#### Data supplied

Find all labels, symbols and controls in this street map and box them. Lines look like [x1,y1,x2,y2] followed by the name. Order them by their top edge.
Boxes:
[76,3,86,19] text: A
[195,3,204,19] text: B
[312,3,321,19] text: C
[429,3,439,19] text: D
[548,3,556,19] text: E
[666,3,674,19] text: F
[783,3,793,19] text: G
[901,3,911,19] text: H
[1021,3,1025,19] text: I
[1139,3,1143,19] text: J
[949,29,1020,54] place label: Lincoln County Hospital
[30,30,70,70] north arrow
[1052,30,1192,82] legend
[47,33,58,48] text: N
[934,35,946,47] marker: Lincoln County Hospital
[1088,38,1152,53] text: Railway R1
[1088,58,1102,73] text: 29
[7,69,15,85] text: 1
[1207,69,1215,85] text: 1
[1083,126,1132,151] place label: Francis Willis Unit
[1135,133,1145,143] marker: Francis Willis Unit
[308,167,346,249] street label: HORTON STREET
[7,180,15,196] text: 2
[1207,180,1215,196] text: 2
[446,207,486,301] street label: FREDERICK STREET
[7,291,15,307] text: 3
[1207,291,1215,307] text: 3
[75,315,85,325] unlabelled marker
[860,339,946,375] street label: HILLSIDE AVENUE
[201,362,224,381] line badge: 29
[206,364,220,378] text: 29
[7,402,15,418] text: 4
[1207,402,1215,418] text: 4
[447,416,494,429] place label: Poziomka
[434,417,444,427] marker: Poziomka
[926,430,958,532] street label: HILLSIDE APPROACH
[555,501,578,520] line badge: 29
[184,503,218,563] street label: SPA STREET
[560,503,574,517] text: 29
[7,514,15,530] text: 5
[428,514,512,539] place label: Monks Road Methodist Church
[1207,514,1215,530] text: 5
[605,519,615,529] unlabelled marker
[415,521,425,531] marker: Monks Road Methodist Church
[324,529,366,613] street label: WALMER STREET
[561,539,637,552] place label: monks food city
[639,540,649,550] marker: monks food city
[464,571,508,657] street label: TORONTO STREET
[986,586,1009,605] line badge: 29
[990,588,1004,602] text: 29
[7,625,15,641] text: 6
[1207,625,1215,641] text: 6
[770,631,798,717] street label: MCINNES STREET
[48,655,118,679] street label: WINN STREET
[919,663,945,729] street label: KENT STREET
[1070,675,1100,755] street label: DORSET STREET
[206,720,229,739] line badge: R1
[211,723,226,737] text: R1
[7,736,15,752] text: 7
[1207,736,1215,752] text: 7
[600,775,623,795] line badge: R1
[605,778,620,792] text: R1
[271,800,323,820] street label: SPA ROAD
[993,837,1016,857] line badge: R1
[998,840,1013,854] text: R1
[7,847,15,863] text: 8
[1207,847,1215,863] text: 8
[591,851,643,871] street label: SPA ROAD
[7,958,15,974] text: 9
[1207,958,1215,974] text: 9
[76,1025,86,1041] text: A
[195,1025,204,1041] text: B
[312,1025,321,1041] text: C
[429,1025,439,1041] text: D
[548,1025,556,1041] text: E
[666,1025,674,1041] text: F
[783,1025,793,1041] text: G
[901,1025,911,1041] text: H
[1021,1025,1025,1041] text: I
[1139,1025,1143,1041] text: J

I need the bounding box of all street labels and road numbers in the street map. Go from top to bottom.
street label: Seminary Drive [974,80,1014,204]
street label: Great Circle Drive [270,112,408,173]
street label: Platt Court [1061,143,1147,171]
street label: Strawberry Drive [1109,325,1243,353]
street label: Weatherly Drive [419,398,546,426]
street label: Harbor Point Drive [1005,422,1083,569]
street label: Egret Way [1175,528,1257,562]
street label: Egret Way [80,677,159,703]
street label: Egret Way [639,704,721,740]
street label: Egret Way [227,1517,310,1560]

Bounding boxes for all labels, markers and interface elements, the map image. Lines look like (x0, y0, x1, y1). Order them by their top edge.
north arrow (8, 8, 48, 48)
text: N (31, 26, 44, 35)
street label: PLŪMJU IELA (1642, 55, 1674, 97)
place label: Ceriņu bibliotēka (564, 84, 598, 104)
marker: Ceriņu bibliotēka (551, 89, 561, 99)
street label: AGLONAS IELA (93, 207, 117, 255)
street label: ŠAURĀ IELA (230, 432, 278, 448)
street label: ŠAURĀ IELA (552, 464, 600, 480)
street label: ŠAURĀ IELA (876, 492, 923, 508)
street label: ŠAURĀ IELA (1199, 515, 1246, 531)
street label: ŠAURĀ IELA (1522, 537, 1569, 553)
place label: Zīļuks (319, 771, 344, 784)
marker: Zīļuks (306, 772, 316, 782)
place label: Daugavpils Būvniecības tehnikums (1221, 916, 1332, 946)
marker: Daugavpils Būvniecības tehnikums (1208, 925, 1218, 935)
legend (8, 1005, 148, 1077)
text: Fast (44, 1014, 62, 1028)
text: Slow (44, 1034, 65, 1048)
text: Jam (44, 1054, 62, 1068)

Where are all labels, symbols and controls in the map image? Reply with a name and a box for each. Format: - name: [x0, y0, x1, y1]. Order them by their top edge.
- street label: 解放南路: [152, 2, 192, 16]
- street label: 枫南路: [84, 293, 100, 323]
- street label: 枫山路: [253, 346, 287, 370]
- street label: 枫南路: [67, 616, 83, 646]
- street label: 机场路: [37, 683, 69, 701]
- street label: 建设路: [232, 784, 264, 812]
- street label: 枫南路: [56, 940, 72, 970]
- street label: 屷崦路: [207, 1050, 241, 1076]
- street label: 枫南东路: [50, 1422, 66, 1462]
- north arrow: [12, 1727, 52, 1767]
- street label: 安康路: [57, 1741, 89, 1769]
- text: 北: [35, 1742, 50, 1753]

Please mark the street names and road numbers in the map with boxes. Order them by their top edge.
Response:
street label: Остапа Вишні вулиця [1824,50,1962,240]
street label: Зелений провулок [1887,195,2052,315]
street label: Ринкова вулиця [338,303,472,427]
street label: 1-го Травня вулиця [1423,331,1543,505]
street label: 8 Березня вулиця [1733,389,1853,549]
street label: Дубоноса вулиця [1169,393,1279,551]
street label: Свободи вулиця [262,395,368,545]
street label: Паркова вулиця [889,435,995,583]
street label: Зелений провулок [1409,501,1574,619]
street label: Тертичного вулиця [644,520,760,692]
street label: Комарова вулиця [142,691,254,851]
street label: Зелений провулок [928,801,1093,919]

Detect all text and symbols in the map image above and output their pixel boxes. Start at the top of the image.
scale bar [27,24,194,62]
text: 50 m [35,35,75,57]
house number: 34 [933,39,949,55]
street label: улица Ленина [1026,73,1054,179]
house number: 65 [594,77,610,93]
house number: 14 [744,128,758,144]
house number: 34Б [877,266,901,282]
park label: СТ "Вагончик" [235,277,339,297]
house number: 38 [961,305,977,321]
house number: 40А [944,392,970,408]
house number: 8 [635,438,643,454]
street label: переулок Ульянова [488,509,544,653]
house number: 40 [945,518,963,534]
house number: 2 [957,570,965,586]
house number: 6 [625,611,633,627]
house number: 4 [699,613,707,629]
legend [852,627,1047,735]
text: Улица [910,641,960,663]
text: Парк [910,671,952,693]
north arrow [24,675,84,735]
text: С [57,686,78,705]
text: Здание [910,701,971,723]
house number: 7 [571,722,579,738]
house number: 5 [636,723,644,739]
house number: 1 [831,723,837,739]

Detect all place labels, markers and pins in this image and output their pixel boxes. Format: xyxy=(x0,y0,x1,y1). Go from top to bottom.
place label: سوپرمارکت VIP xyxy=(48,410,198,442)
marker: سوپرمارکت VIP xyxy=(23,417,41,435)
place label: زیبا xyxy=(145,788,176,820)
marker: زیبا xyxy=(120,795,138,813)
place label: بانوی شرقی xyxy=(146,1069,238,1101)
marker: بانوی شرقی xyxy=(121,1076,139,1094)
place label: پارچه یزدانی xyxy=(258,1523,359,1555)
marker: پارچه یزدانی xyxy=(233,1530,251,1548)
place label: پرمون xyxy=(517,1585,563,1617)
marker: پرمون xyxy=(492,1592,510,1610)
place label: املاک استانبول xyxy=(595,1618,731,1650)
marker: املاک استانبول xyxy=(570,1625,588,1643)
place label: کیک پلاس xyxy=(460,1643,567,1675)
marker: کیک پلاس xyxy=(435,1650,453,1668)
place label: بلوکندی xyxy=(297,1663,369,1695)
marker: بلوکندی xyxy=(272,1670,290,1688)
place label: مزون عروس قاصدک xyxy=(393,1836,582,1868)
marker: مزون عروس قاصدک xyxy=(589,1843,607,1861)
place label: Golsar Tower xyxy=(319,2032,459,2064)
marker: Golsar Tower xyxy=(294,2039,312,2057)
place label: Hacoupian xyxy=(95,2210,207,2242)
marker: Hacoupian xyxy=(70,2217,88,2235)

#### Description of the task
In the entries above, which lines hold the word "Būvniecības"? Copy them out.

#### Written response
place label: Daugavpils Būvniecības tehnikums (1221, 916, 1332, 946)
marker: Daugavpils Būvniecības tehnikums (1208, 925, 1218, 935)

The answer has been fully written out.